# renting apartment



## happycat (29 Jan 2011)

hi

i have decided to rent out my appartment that is costing me 1100  a month and try and find somewhere else cheaper that i can rent, i am hoping to get about 800 for my appartment a month, so hopefully i will be saving about 200 a month ( not a lot but it will add up)

i am looking for advise on what i need to do legally, do i need to declare that i am a landlord or can this be done quietly.   

thanks for help and suggestions, also if you have any good renting tips please let me know. cheers


----------



## johnjoda (29 Jan 2011)

You may wish to do your homework on http://www.prtb.ie the site will give all Info you need. Good luck


----------



## twofor1 (30 Jan 2011)

happycat said:


> i am looking for advise on what i need to do legally, do i need to declare that i am a landlord or can this be done quietly.


 
If you are currently claiming TRS, you would loose this.

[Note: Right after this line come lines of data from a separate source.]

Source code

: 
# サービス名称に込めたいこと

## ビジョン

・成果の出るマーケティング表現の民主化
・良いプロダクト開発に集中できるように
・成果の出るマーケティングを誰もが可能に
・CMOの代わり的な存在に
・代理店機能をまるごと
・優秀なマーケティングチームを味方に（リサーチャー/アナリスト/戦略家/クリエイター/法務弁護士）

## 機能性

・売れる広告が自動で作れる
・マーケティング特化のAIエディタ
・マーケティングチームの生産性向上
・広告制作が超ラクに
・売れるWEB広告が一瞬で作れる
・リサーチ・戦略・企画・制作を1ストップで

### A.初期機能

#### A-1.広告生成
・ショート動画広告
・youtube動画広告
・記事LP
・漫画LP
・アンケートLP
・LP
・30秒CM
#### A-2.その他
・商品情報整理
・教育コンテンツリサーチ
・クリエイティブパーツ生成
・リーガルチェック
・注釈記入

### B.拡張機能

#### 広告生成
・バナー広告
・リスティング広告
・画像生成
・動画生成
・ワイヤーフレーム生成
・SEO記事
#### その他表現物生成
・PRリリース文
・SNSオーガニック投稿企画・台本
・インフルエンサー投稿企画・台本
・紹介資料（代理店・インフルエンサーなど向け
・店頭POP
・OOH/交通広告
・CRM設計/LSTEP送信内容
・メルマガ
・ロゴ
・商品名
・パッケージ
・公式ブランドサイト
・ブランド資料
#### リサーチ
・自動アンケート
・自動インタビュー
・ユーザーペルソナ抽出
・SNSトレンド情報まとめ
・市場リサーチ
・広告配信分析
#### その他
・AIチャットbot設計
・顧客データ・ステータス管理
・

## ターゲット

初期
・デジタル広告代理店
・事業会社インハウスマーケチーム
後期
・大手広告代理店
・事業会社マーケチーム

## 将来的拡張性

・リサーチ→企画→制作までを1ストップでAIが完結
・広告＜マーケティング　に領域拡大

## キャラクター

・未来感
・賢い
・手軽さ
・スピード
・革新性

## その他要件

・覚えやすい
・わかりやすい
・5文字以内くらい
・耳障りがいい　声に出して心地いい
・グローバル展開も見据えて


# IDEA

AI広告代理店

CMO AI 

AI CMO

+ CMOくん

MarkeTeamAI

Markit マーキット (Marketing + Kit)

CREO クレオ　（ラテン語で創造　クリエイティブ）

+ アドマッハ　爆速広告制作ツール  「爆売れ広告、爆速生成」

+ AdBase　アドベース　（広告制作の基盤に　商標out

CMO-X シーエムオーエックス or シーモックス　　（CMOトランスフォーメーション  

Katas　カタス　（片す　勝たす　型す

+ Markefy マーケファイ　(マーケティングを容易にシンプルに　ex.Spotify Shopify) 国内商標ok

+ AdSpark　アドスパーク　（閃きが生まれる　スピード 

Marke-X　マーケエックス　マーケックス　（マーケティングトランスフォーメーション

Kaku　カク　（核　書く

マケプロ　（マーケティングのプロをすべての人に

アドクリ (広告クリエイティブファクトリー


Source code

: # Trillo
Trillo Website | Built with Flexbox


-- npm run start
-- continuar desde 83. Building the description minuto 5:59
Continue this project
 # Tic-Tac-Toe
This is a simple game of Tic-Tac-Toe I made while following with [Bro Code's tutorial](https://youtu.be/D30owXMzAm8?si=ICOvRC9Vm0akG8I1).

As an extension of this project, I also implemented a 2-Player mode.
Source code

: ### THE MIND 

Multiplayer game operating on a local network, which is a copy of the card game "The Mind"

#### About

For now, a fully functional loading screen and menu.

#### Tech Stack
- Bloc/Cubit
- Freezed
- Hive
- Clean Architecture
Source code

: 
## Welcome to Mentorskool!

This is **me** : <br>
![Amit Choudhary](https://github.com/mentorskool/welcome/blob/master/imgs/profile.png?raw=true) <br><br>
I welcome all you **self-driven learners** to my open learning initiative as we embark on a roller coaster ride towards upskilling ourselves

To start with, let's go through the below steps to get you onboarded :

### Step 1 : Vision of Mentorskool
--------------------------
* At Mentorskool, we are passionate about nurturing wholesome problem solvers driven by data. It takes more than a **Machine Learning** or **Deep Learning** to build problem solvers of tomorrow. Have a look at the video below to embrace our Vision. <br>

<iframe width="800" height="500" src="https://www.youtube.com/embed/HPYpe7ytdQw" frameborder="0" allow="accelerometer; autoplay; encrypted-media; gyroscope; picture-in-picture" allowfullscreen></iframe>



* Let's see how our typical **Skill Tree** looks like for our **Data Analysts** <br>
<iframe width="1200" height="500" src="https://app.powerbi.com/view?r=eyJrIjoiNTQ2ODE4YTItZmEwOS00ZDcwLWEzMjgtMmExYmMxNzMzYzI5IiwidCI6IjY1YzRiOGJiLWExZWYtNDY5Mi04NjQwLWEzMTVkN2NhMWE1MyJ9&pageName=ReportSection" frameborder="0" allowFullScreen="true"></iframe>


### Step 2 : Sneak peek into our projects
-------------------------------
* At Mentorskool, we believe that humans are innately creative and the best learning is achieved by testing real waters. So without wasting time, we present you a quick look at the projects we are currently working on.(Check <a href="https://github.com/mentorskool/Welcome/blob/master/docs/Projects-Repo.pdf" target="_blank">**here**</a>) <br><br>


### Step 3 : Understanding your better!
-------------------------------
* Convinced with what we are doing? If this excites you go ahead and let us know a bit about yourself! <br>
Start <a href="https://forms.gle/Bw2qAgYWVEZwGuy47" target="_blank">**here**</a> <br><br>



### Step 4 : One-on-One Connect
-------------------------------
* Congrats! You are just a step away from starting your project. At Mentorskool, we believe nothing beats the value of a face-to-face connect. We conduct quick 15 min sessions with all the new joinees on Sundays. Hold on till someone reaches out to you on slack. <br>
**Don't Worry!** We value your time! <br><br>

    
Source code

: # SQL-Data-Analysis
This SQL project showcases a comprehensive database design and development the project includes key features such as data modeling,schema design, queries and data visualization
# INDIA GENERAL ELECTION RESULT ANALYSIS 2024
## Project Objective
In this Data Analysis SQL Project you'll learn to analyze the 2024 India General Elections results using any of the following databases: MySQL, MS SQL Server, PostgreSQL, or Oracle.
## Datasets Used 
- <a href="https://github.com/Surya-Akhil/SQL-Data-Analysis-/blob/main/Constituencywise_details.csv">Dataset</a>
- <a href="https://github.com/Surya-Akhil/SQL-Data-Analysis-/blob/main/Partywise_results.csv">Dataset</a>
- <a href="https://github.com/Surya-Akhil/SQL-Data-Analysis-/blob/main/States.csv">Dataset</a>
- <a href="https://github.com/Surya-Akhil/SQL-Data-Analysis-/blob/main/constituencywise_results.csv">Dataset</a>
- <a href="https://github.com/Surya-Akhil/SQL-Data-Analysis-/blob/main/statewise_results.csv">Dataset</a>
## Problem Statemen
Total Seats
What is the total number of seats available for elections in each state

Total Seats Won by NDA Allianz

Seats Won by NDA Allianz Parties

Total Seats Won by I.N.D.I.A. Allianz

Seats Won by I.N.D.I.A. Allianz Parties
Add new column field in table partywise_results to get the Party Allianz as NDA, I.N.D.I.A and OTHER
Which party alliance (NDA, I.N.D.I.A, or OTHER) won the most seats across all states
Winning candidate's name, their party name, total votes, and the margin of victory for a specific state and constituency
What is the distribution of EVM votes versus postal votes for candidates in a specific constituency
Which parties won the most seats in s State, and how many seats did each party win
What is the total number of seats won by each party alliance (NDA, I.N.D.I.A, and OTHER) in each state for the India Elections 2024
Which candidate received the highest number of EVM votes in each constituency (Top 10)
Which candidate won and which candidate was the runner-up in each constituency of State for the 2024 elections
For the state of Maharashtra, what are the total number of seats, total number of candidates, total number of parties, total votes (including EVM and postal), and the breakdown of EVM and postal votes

Depending on the deductible expenses you incur, there would probably be a tax liability on some of the rental income.

You would have to insure the apartment as a rental property, pay the NPPR charge and PRTB registration charge.

There would probably be letting / advertising costs.

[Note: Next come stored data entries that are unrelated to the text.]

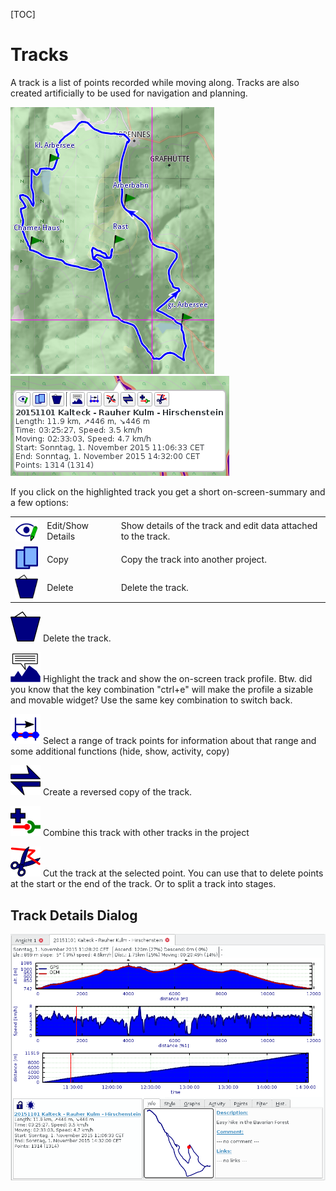 [TOC]

# Tracks #

A track is a list of points recorded while moving along. Tracks are also created artificially to be used for navigation and planning.

![maproom1.png](images/DocGisItemsTrk/maproom1.png) ![maproom1.png](images/DocGisItemsTrk/ScreenOptions.png) 

If you click on the highlighted track you get a short on-screen-summary and a few options:

|   |   |   |
|---|---|---|
| ![maproom1.png](images/DocGisItemsTrk/EditDetails.png)  | Edit/Show Details  | Show details of the track and edit data attached to the track.   |
| ![maproom1.png](images/DocGisItemsTrk/Copy.png)  | Copy  | Copy the track into another project.  |
| ![maproom1.png](images/DocGisItemsTrk/DeleteOne.png)  | Delete  |  Delete the track. |



![maproom1.png](images/DocGisItemsTrk/DeleteOne.png) Delete the track.

![maproom1.png](images/DocGisItemsTrk/TrkProfile.png) Highlight the track and show the on-screen track profile. Btw. did you know that the key combination "ctrl+e" will make the profile a sizable and movable widget? Use the same key combination to switch back.

![maproom1.png](images/DocGisItemsTrk/SelectRange.png) Select a range of track points for information about that range and some additional functions (hide, show, activity, copy)

![maproom1.png](images/DocGisItemsTrk/Reverse.png) Create a reversed copy of the track.

![maproom1.png](images/DocGisItemsTrk/Combine.png) Combine this track with other tracks in the project

![maproom1.png](images/DocGisItemsTrk/TrkCut.png) Cut the track at the selected point. You can use that to delete points at the start or the end of the track. Or to split a track into stages.

## Track Details Dialog ##

![maproom1.png](images/DocGisItemsTrk/DetailsDialog.png)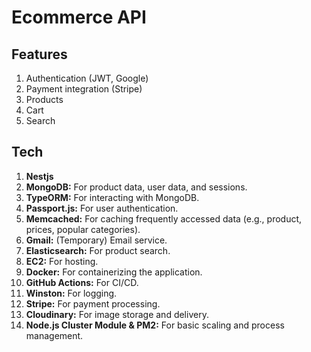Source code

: # Ecommerce API

## Features

1. Authentication (JWT, Google)
2. Payment integration (Stripe)
3. Products
4. Cart
5. Search

## Tech

1. **Nestjs**
2. **MongoDB:** For product data, user data, and sessions.
3. **TypeORM:** For interacting with MongoDB.
4. **Passport.js:** For user authentication.
5. **Memcached:** For caching frequently accessed data (e.g., product, prices, popular categories).
6. **Gmail:** (Temporary) Email service.
7. **Elasticsearch:** For product search.
8. **EC2:** For hosting.
9. **Docker:** For containerizing the application.
10. **GitHub Actions:** For CI/CD.
11. **Winston:** For logging.
12. **Stripe:** For payment processing.
13. **Cloudinary:** For image storage and delivery.
14. **Node.js Cluster Module & PM2:** For basic scaling and process management.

There could be long periods between lettings where you have no rental income.

You could get the tenant who will not pay.

All of the above would surely eat up the €200 a month you hope to save.

Is it a two bed apartment, would you consider renting a room instead.


----------



## iscritto (30 Jan 2011)

You may need to tell your mortgage company also. Check the terms of your loan.


----------



## Vanilla (30 Jan 2011)

I don't understand the logic.

You own an apartment. Your mortgage repayments are 1100 per month. Are you on a fixed rate?

You want to move, rent out your apartment at a shortfall of 200 per month, pay the nppr levy, the prtb fee, income tax, lose your trs relief,pay for repairs and maintenance and then pay the entire rent somewhere else. But somehow you think this will save you money?

Are you thinking of moving home? Or a really cheap flatshare? Because that is what you will need to do to make this worthwhile.


----------



## aristotle (30 Jan 2011)

I think a lot people assume that getting 1100 per month in rent is all into the pocket and that there are not other fees\costs.

OP needs to account for tax and all the other costs the others have mentioned.


----------



## happycat (24 Mar 2011)

sorry totally forgot to check this post, we are thinking of moving because we have a 1 year old and another on the way,there is just not enough space, thanks for all you suggestions


----------



## Troy McClure (24 Mar 2011)

You would lose your TRS if it's not your principal residence. This may offset any gain.

I wouldn't worry about telling the bank if you do decide to it. As long as repayment are met they'll hardly care. Canceling TRS might give them the heads up though.


----------